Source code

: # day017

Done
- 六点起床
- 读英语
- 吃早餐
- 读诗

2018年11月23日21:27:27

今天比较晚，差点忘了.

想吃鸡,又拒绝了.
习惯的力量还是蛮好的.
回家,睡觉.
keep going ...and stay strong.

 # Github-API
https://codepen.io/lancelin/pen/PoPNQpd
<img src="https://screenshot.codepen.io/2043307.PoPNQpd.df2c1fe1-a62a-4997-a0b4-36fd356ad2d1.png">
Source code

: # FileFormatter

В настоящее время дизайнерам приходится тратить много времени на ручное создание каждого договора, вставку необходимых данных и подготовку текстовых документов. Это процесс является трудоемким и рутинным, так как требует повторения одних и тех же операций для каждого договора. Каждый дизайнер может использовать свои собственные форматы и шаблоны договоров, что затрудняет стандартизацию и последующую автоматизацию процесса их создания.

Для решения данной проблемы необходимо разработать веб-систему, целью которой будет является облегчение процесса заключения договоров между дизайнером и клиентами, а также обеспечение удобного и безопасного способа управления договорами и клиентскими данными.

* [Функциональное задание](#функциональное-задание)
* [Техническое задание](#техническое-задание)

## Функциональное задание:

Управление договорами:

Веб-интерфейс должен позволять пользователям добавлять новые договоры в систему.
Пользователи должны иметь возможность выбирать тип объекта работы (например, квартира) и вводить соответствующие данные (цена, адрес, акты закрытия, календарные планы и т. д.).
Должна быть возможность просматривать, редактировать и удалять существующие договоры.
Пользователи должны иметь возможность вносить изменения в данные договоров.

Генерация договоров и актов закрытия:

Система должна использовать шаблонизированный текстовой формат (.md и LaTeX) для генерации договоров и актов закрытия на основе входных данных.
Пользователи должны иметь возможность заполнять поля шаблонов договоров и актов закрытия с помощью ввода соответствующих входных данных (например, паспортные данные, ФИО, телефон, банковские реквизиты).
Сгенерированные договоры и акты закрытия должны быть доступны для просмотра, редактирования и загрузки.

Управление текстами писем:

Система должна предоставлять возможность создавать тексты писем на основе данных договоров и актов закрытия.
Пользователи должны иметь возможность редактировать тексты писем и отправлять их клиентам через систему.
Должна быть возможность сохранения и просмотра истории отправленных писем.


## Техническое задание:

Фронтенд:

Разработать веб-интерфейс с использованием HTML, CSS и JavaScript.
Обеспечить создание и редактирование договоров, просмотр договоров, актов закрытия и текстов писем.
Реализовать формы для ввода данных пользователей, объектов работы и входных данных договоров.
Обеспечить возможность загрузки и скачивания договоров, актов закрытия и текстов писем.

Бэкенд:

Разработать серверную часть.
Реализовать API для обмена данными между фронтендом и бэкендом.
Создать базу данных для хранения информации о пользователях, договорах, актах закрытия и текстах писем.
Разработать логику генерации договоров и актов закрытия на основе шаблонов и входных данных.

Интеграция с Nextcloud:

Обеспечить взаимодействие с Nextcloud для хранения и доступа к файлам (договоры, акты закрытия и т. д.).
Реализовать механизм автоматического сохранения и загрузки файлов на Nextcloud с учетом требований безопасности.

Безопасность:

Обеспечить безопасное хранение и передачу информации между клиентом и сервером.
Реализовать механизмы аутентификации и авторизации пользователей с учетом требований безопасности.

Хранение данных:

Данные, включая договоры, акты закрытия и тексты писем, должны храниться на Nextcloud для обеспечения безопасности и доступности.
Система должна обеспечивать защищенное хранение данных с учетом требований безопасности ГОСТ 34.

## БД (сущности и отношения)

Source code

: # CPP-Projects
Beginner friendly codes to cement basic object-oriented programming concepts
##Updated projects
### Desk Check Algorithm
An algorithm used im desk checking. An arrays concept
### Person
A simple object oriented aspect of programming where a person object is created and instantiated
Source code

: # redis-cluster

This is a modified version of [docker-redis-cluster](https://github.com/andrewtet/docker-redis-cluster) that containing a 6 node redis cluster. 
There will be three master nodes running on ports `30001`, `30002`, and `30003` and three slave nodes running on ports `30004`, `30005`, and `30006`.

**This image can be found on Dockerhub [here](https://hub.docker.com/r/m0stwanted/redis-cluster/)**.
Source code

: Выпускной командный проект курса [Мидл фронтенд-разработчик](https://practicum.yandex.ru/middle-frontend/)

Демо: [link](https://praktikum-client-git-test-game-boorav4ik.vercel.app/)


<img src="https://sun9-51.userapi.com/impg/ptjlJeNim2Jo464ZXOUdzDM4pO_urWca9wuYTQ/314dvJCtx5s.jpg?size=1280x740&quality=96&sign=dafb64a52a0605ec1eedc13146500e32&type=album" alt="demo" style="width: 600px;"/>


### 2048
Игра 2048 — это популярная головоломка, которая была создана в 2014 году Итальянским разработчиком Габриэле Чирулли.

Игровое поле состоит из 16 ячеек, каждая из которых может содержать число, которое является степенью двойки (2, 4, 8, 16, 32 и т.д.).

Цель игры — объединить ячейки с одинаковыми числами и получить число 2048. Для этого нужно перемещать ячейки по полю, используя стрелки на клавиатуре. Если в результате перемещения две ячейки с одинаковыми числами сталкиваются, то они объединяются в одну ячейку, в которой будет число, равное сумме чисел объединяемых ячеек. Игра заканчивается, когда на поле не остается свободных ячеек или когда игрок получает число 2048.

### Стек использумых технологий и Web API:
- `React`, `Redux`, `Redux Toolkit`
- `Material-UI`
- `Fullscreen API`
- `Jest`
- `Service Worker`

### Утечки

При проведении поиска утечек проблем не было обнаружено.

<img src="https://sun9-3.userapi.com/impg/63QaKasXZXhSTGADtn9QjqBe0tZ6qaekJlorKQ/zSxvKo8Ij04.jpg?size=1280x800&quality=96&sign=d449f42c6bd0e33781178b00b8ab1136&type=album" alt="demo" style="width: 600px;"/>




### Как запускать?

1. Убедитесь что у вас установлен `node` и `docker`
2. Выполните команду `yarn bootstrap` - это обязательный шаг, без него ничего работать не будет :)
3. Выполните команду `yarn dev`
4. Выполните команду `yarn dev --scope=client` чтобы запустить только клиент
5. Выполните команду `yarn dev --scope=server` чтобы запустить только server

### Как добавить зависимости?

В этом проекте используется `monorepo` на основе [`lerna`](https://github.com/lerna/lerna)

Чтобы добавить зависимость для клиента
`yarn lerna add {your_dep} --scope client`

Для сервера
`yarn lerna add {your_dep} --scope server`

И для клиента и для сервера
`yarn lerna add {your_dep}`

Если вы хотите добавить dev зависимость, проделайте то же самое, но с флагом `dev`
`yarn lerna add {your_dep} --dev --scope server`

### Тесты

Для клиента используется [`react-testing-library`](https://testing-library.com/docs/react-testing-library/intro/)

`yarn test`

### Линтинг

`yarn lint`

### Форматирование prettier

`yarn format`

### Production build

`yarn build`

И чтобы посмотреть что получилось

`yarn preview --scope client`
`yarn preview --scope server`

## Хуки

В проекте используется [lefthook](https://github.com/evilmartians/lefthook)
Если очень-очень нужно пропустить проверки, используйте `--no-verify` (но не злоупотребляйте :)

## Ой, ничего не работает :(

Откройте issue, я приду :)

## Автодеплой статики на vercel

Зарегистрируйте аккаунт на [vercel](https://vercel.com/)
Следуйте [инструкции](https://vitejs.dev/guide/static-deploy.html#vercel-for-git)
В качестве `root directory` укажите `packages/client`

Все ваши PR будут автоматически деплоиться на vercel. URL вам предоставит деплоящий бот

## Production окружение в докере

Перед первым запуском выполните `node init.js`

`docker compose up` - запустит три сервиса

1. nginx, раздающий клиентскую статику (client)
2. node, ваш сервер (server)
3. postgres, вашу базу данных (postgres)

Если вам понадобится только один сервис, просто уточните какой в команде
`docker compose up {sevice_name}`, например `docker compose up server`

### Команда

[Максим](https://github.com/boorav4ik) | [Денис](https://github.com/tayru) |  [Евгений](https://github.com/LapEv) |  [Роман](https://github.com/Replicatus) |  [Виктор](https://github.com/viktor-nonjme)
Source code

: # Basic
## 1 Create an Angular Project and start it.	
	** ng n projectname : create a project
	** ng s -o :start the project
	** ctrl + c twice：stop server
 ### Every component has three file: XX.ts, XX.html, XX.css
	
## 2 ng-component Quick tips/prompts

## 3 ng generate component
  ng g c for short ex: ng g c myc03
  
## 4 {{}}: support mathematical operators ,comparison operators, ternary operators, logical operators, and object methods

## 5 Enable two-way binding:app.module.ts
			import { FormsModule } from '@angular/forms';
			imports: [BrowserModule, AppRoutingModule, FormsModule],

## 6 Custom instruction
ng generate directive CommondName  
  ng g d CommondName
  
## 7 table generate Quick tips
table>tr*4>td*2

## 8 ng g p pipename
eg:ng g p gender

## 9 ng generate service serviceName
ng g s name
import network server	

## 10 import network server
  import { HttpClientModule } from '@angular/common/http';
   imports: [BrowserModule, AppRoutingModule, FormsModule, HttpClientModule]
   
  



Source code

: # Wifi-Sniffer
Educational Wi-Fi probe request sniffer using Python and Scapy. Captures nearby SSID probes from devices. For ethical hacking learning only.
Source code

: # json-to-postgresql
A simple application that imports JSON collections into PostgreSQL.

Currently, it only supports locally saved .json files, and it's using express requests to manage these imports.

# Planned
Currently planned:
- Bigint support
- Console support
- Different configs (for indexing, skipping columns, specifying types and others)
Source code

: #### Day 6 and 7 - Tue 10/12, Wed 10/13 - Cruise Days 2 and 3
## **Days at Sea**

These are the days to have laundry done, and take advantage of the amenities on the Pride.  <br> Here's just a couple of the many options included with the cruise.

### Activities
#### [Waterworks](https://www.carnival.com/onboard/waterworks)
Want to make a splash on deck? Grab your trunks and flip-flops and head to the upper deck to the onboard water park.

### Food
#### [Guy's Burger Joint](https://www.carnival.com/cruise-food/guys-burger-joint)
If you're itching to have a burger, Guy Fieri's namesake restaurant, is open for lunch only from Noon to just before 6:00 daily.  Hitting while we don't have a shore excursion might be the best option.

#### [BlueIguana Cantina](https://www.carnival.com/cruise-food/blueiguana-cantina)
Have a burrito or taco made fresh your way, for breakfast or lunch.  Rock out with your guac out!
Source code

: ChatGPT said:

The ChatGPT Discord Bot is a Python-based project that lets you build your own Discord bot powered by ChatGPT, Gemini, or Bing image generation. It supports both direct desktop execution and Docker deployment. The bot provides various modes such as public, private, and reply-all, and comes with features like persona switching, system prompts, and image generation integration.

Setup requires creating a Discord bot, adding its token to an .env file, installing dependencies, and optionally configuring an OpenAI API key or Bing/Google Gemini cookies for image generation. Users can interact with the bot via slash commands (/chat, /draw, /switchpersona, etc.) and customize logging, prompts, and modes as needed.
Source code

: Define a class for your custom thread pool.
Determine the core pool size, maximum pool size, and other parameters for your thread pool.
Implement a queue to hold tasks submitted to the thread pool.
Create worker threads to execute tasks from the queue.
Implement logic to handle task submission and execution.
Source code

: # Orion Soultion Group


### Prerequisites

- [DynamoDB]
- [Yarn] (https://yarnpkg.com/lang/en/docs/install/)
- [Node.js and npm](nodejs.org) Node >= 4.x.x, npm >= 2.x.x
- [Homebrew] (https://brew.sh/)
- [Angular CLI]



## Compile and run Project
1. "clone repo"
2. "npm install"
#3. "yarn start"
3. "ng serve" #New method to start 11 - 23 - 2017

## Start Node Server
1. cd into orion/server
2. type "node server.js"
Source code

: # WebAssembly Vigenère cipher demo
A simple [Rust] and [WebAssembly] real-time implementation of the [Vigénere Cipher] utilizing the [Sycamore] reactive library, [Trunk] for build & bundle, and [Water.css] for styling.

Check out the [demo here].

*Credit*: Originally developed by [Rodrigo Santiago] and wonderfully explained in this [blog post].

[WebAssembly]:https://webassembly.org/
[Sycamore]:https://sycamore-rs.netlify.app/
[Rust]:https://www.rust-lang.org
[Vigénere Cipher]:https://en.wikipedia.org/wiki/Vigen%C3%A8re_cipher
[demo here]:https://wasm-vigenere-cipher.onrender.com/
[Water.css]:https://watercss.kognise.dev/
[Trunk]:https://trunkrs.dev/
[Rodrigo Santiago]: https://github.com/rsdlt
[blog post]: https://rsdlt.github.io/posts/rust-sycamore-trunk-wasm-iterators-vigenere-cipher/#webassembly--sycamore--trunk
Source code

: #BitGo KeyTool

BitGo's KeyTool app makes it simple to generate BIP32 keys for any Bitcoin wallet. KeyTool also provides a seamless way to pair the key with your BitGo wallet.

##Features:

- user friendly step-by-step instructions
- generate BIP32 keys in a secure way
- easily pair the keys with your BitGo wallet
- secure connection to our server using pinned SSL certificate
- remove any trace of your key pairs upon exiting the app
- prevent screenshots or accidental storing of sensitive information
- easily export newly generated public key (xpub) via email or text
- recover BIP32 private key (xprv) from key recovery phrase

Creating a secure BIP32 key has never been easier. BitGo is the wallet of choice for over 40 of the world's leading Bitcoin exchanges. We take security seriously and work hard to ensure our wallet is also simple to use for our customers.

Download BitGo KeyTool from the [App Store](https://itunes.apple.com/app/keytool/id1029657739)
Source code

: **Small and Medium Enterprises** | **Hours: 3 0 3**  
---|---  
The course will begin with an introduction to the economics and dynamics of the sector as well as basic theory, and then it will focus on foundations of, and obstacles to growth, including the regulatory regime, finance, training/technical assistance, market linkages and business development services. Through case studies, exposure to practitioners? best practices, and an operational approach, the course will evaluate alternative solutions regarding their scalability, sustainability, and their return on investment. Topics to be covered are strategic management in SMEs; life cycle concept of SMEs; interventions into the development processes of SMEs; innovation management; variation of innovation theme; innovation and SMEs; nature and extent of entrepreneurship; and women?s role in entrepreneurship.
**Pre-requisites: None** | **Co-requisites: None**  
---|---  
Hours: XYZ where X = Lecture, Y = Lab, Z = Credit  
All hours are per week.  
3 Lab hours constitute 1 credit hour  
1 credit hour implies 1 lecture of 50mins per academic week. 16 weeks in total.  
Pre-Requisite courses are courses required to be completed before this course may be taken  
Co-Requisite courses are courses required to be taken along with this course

################

Scan the listing above for the line that has "## Start Node Server", then copy exactly from that line through the line that has "this [blog post].".

[TASK RESULT]
## Start Node Server
1. cd into orion/server
2. type "node server.js"
Source code

: # WebAssembly Vigenère cipher demo
A simple [Rust] and [WebAssembly] real-time implementation of the [Vigénere Cipher] utilizing the [Sycamore] reactive library, [Trunk] for build & bundle, and [Water.css] for styling.

Check out the [demo here].

*Credit*: Originally developed by [Rodrigo Santiago] and wonderfully explained in this [blog post].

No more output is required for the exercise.